Strengths of the study include its pragmatic and real-world setting, focus on youth-specific health facilities, the homogeneity of the cohort, the tolerability of the study agents, and the high external validity of the trial design, reflected in the relative lack of exclusion criteria to reflect add-on to routine care. It is generally more difficult to demonstrate add-on efficacy than for monotherapy: notably, 84.5% of the sample had a prior history of antidepressant use, while 39% were taking antidepressants while in the trial. The sample size was relatively small and was lower than planned recruitment based on the power analyses due to governance delay and operational issues, which could result in low statistical power to reliably detect between-group differences. A total of 1133 people who were approached were excluded, principally for not meeting inclusion criteria (n = 583) and declining to participate in research (n = 550). The pre-specified secondary outcomes were not corrected for multiplicity; however, to mitigate the risk of family-wise multiple comparisons, p values were extracted only for the a priori comparisons. In addition, in subgroup analyses, p values were extracted only for a priori comparisons at week 12 and week 26 sustainability comparisons. As such, findings need to be interpreted with caution, as some exploratory findings might be spurious.

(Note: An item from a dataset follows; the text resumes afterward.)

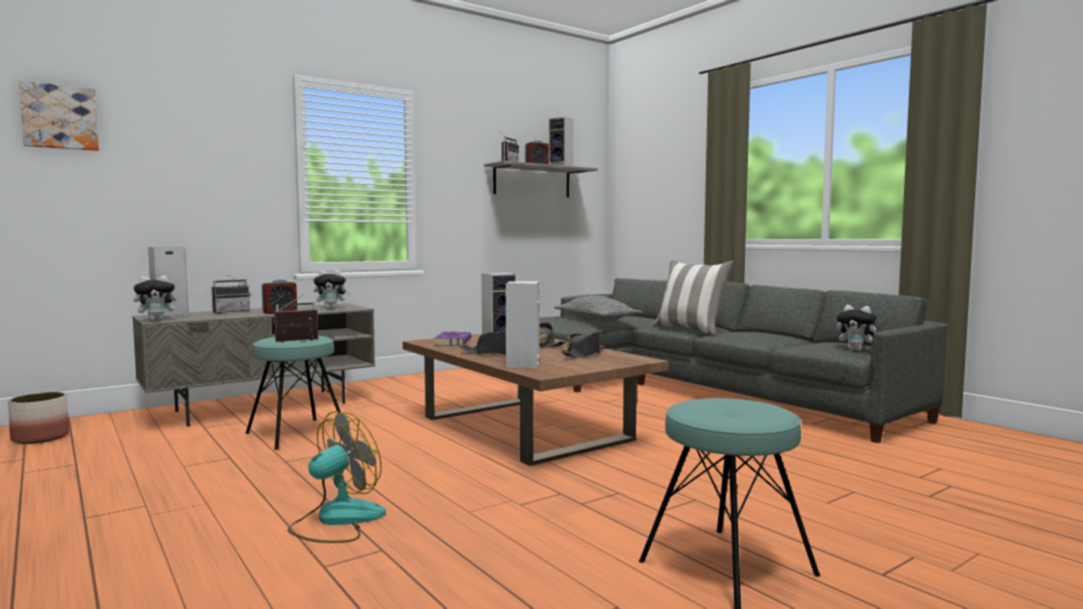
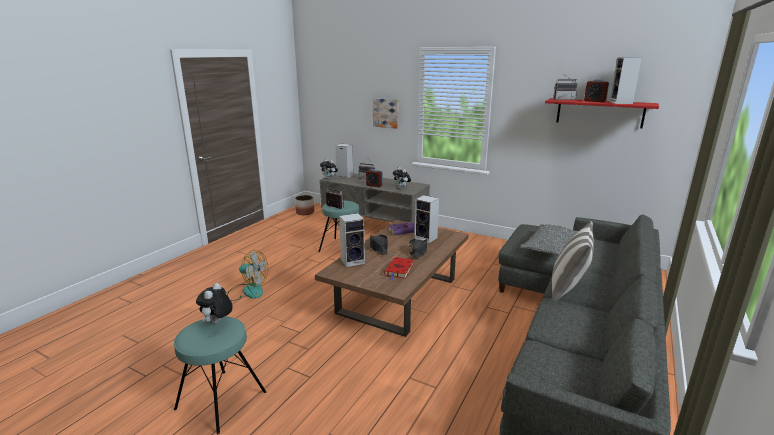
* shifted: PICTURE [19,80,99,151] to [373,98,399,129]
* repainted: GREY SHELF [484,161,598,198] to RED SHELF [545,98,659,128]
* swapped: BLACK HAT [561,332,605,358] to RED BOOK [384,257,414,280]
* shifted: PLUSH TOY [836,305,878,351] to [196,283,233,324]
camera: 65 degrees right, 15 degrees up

The relatively low dose of aspirin used might also have been a factor. While most of the epidemiological data explored the use of similar low dose strategies, some successful clinical trials, such as one in schizophrenia, have used a far higher dose [66]—1000 mg daily. Similarly, the choice of statins was guided by their different pharmacodynamic profiles. Our hypothesis was that statins, like aspirin [67], would be efficacious by suppressing peripheral inflammation, and rosuvastatin had the strongest evidence base for suppressing markers of inflammation, hence its use in the study, mindful that both agents have other mechanistic targets [68]. However, one could argue that based on epidemiological and preclinical data [69], lipophilicity might be an important factor, as it determines brain bioavailability, and indeed rosuvastatin is hydrophilic—this is an equipoise issue. Lipophilic statin with blood-brain barrier penetration might be more effective at engaging a central nervous system target. Some, but not all patients, were taking adjunctive antidepressants. The use of severity cut-offs for inclusion risks regression to the mean and inflation of placebo effects. Blood sampling for biomarker associations of treatment effects has been done, but these results will be presented separately.

Conclusions

In summary, low-dose aspirin does not appear to be more effective than placebo in youth depression. Rosuvastatin was also found not to be more effective than placebo on the primary outcome, but there were signals of efficacy on several secondary measures—which need to be interpreted with caution. Anti-inflammatory agents for depression could be used at low-to-moderate doses when prescribed as augmentation strategies when monoamine-modulating antidepressants do not lead to satisfactory responses. This study provides limited support for the role of rosuvastatin in youth depression, an age cohort where antidepressants are of uncertain value [9], and provides possible proof of principle support for the role of inflammation in this cohort.